Problem representation is hard (and important): The most difficult part of this project was figuring out how to represent the field. Building the models wasn’t easy, but there was a ton of help thanks to open-source code. To represent the field, there were no precedents; I had to come up with this from scratch. The first version had 22 channels in each image!
There’s an art to building models: It took a lot of trial and error to tweak the model architecture (i.e. the number of hidden layers or transformer heads) to find the optimal model. Good ML engineers have heuristics on which knobs to tweak. I wonder whether deep learning models will become commoditized like out-of-the-box scikit-learn models.
Domain expertise is key: My director at Altice preached how important it was to understand the business factors behind the research question/data/models we were wrangling with. I applied those teachings to this project, meeting with the Dartmouth football coach to get his perspective on the research question. Coach McCorkle’s advice was invaluable, inspiring important features to include.

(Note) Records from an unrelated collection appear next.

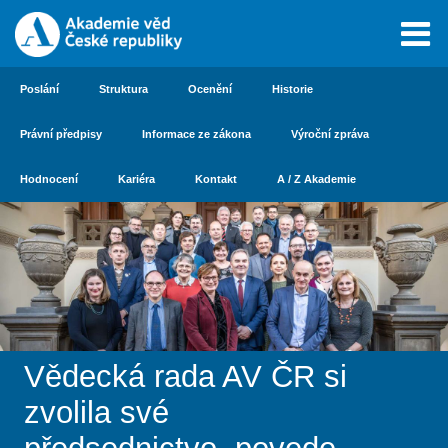
Poslání
Struktura
Ocenění
Historie
Právní předpisy
Informace ze zákona
Výroční zpráva
Hodnocení
Kariéra
Kontakt
A / Z Akademie
Vědecká rada AV ČR si
zvolila své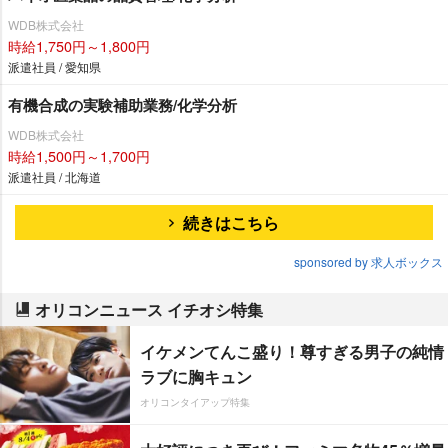
WDB株式会社
時給1,750円～1,800円
派遣社員 / 愛知県
有機合成の実験補助業務/化学分析
WDB株式会社
時給1,500円～1,700円
派遣社員 / 北海道
続きはこちら
sponsored by 求人ボックス
オリコンニュース イチオシ特集
イケメンてんこ盛り！尊すぎる男子の純情
ラブに胸キュン
オリコンタイアップ特集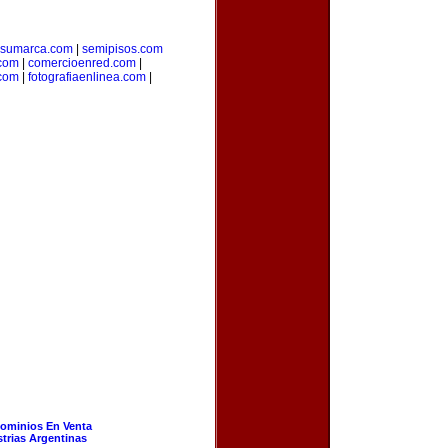
resumarca.com
|
semipisos.com
.com
|
comercioenred.com
|
.com
|
fotografiaenlinea.com
|
ominios En Venta
strias Argentinas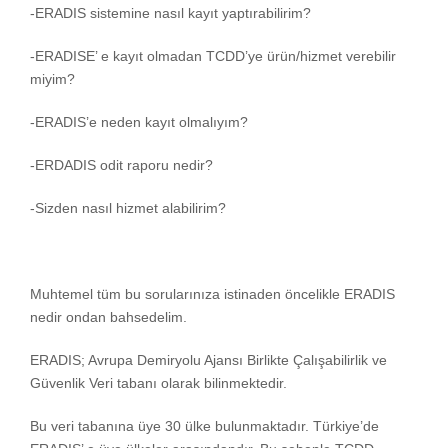
-ERADIS sistemine nasıl kayıt yaptırabilirim?
-ERADISE’ e kayıt olmadan TCDD’ye ürün/hizmet verebilir
miyim?
-ERADIS’e neden kayıt olmalıyım?
-ERDADIS odit raporu nedir?
-Sizden nasıl hizmet alabilirim?
Muhtemel tüm bu sorularınıza istinaden öncelikle ERADIS
nedir ondan bahsedelim.
ERADIS; Avrupa Demiryolu Ajansı Birlikte Çalışabilirlik ve
Güvenlik Veri tabanı olarak bilinmektedir.
Bu veri tabanına üye 30 ülke bulunmaktadır. Türkiye’de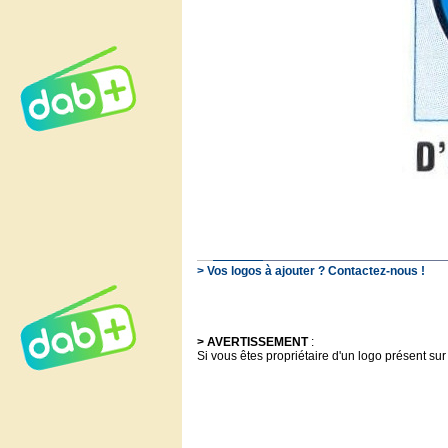
> Vos logos à ajouter ? Contactez-nous !
> AVERTISSEMENT
:
Si vous êtes propriétaire d'un logo présent sur 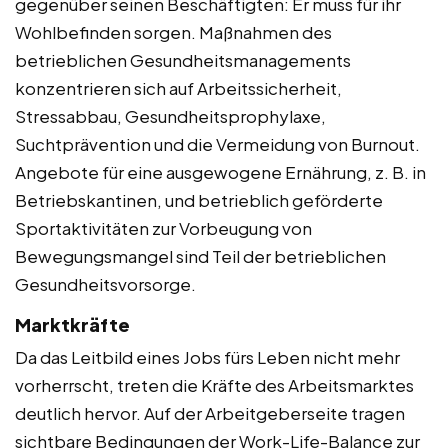
gegenüber seinen Beschäftigten: Er muss für ihr
Wohlbefinden sorgen. Maßnahmen des
betrieblichen Gesundheitsmanagements
konzentrieren sich auf Arbeitssicherheit,
Stressabbau, Gesundheitsprophylaxe,
Suchtprävention und die Vermeidung von Burnout.
Angebote für eine ausgewogene Ernährung, z. B. in
Betriebskantinen, und betrieblich geförderte
Sportaktivitäten zur Vorbeugung von
Bewegungsmangel sind Teil der betrieblichen
Gesundheitsvorsorge.
Marktkräfte
Da das Leitbild eines Jobs fürs Leben nicht mehr
vorherrscht, treten die Kräfte des Arbeitsmarktes
deutlich hervor. Auf der Arbeitgeberseite tragen
sichtbare Bedingungen der Work-Life-Balance zur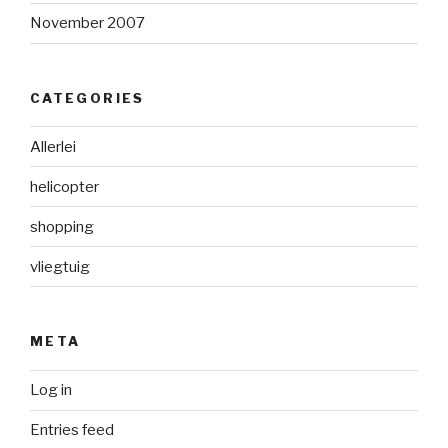
November 2007
CATEGORIES
Allerlei
helicopter
shopping
vliegtuig
META
Log in
Entries feed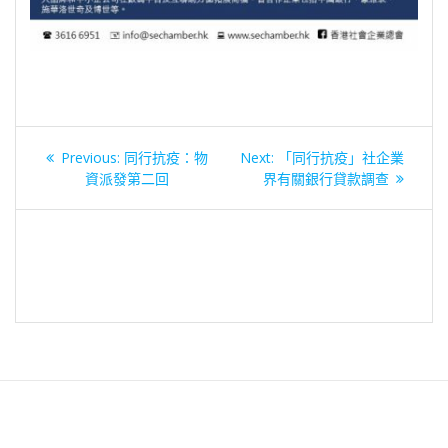
文
Previous
Next
Previous:
同行抗疫：物
Next:
「同行抗疫」社企業
章
post:
post:
資派發第二回
界有關銀行貸款調查
導
覽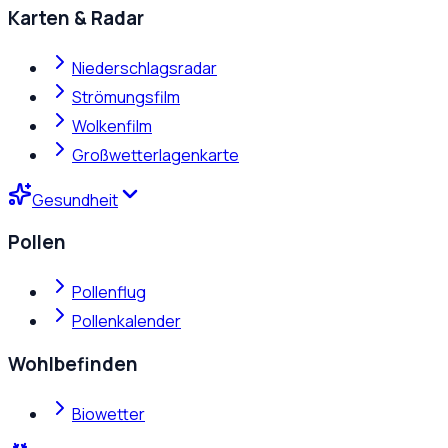
Karten & Radar
Niederschlagsradar
Strömungsfilm
Wolkenfilm
Großwetterlagenkarte
Gesundheit
Pollen
Pollenflug
Pollenkalender
Wohlbefinden
Biowetter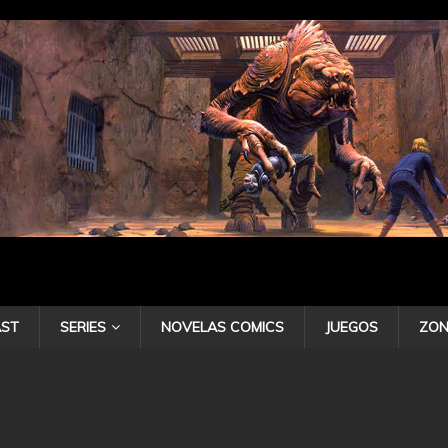
ST
SERIES
NOVELAS COMICS
JUEGOS
ZON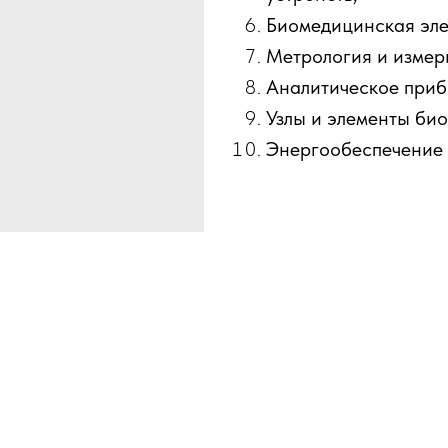
Биомедицинская эле
Метрология и измер
Аналитическое приб
Узлы и элементы био
Энергообеспечение 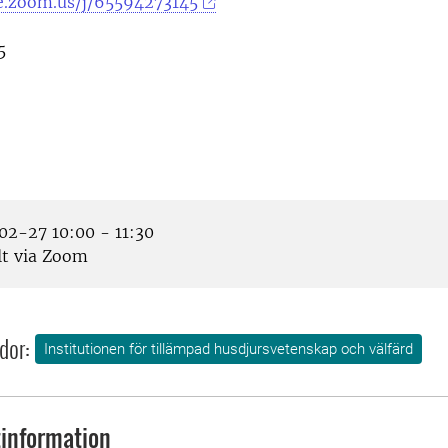
se.zoom.us/j/65594273145
5
2-27 10:00 - 11:30
lt via Zoom
dor:
Institutionen för tillämpad husdjursvetenskap och välfärd
information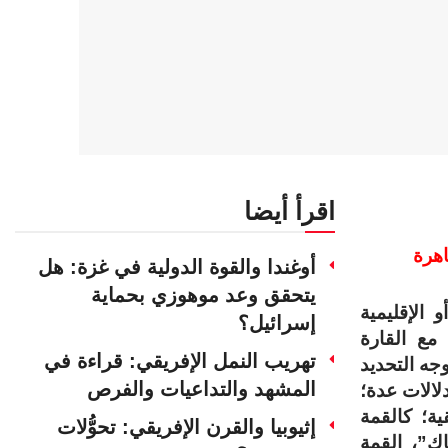
اقرأ أيضا
اهرة
أوغندا والقوة الدولية في غزة: هل
يتحقق وعد موهوزي بحماية
الإقليمية
إسرائيل؟
مع القارة
تهريب النمل الإفريقي: قراءة في
جه التحديد
المشهد والتداعيات والفرص
لالات عدة؛
ية؛ كالقمة
إثيوبيا والقرن الإفريقي: تحوُّلات
اك”، القمة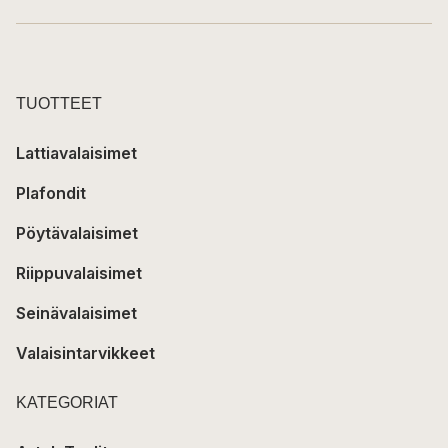
TUOTTEET
Lattiavalaisimet
Plafondit
Pöytävalaisimet
Riippuvalaisimet
Seinävalaisimet
Valaisintarvikkeet
KATEGORIAT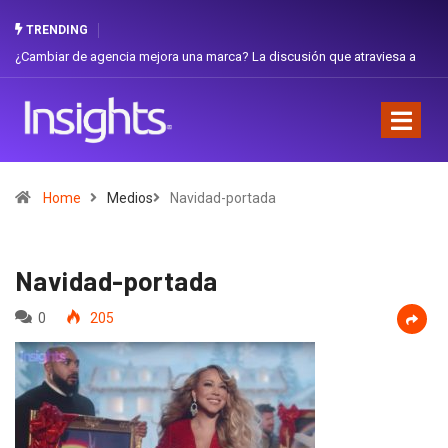
TRENDING
iar de agencia mejora una marca? La discusión que atraviesa a
Gabriela H
dor
Favorita
Home
Medios
Navidad-portada
Navidad-portada
0
205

GPUs are awesome: It took me 12 hours to train the same model on my laptop that an NVIDIA A100 finished in 11 min. It was one thing to read about Nvidia’s stock ripping last year, it was another thing to feel the power of an A100 first-hand. The hype is real.
Some thank you’s
I’d like to thank Dartmouth '24s Asher Vogel and Andrew Koulogeorge for collaborating on an earlier version of the project for our computer science class. I would also like to thank Professor Soroush Vosoughi for his help in designing the multi-modal model architecture. A big thank you as well to Elijah Gagne and Anthony Helm from Dartmouth Research Computing for generously granting us access to NVIDIA A100 GPUs to train the models. Also, a shoutout to Michael Lopez for coming to Dartmouth to give the math department's Prosser Lecture about Next Gen Stats. His talk inspired us to take on this project. Lastly, I would like to thank Dartmouth Football Coach Sammy McCorkle, Dino Cauteruccio Jr., and Aneesh Sharma '26 for meeting with us to share their expertise on the research topic. Congrats to the Dartmouth football team for winning the Ivy League Championship, and go Big Green!